┌─ PROVIDED RECORDS

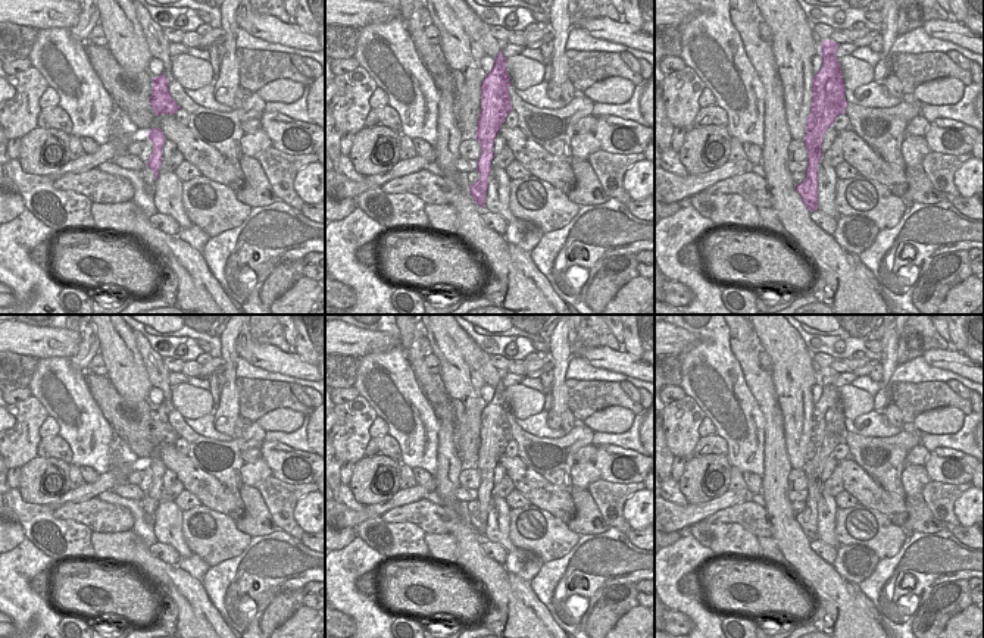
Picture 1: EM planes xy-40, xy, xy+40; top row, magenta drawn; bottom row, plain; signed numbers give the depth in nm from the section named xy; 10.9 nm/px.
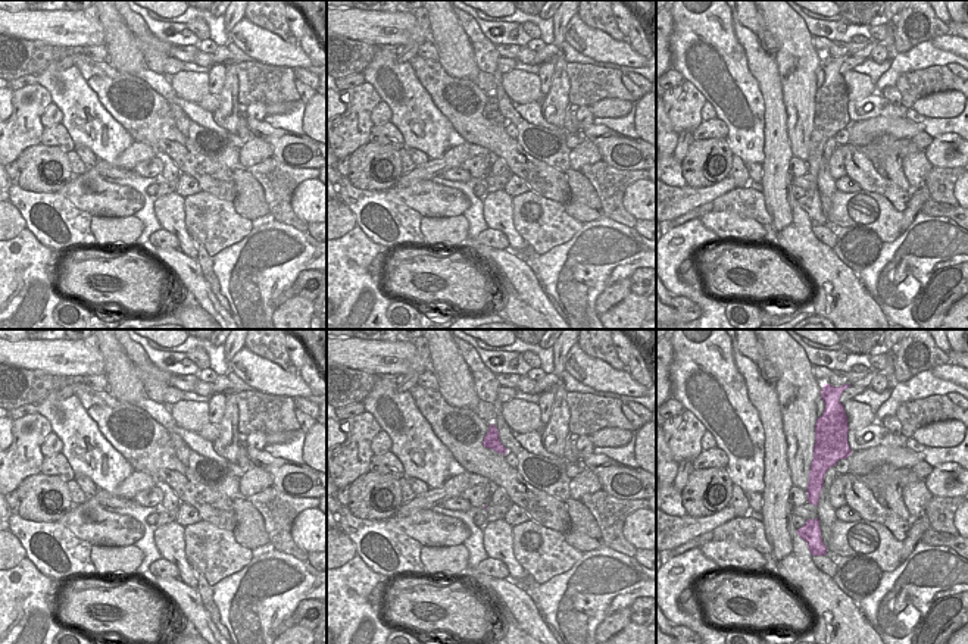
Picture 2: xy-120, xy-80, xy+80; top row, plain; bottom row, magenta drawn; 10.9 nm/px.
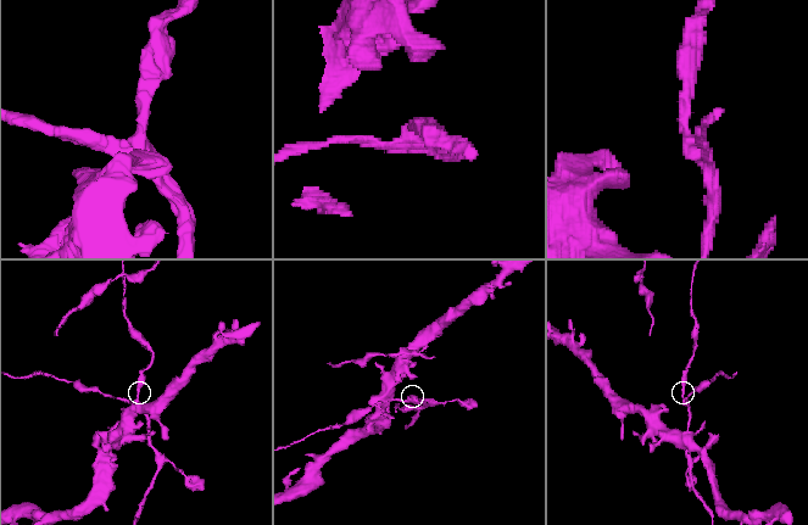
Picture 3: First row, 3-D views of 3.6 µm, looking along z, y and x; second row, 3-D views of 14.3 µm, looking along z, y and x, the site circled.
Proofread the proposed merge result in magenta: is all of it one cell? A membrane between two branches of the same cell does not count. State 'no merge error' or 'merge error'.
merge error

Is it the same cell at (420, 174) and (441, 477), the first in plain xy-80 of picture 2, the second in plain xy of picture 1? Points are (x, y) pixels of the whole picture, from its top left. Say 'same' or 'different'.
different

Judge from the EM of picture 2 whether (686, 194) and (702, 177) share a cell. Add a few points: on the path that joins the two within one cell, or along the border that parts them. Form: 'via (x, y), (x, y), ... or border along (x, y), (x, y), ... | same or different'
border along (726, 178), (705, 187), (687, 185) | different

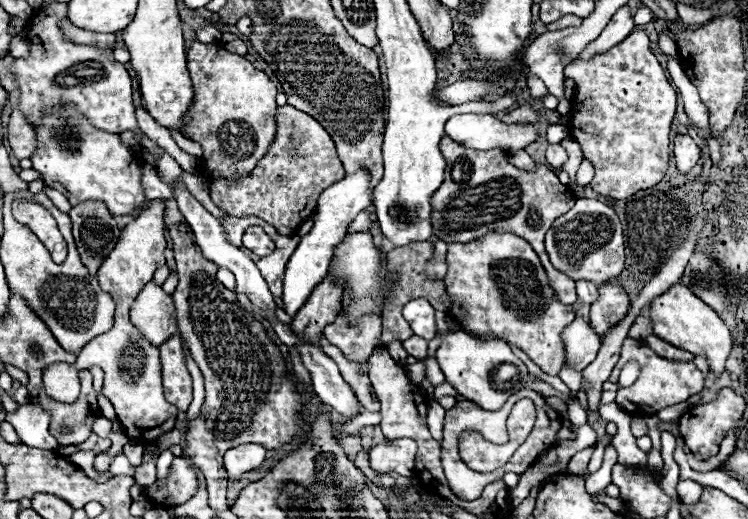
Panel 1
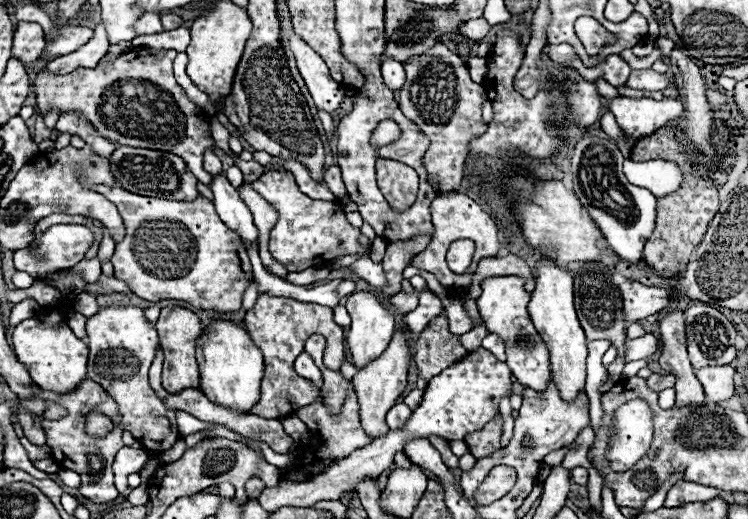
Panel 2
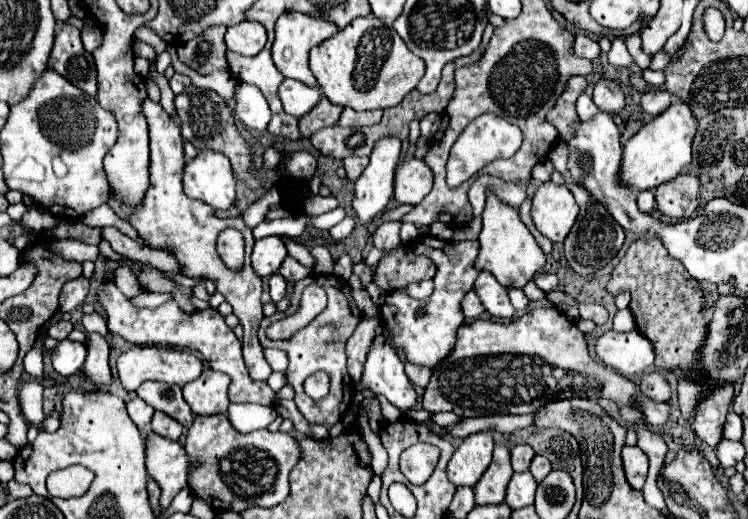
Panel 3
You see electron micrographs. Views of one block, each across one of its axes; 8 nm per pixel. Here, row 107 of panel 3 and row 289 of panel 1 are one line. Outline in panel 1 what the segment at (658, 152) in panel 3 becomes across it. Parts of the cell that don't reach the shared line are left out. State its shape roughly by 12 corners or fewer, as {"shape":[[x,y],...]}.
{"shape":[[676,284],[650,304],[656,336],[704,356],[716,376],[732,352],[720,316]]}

└─

**TO DO**
Give the lines of the entries above exactly as they appear, leaving out each picture.

**COMPLETED EXERCISE**
Picture 1: EM planes xy-40, xy, xy+40; top row, magenta drawn; bottom row, plain; signed numbers give the depth in nm from the section named xy; 10.9 nm/px.
Picture 2: xy-120, xy-80, xy+80; top row, plain; bottom row, magenta drawn; 10.9 nm/px.
Picture 3: First row, 3-D views of 3.6 µm, looking along z, y and x; second row, 3-D views of 14.3 µm, looking along z, y and x, the site circled.
Proofread the proposed merge result in magenta: is all of it one cell? A membrane between two branches of the same cell does not count. State 'no merge error' or 'merge error'.
merge error

Is it the same cell at (420, 174) and (441, 477), the first in plain xy-80 of picture 2, the second in plain xy of picture 1? Points are (x, y) pixels of the whole picture, from its top left. Say 'same' or 'different'.
different

Judge from the EM of picture 2 whether (686, 194) and (702, 177) share a cell. Add a few points: on the path that joins the two within one cell, or along the border that parts them. Form: 'via (x, y), (x, y), ... or border along (x, y), (x, y), ... | same or different'
border along (726, 178), (705, 187), (687, 185) | different

Panel 1
Panel 2
Panel 3
You see electron micrographs. Views of one block, each across one of its axes; 8 nm per pixel. Here, row 107 of panel 3 and row 289 of panel 1 are one line. Outline in panel 1 what the segment at (658, 152) in panel 3 becomes across it. Parts of the cell that don't reach the shared line are left out. State its shape roughly by 12 corners or fewer, as {"shape":[[x,y],...]}.
{"shape":[[676,284],[650,304],[656,336],[704,356],[716,376],[732,352],[720,316]]}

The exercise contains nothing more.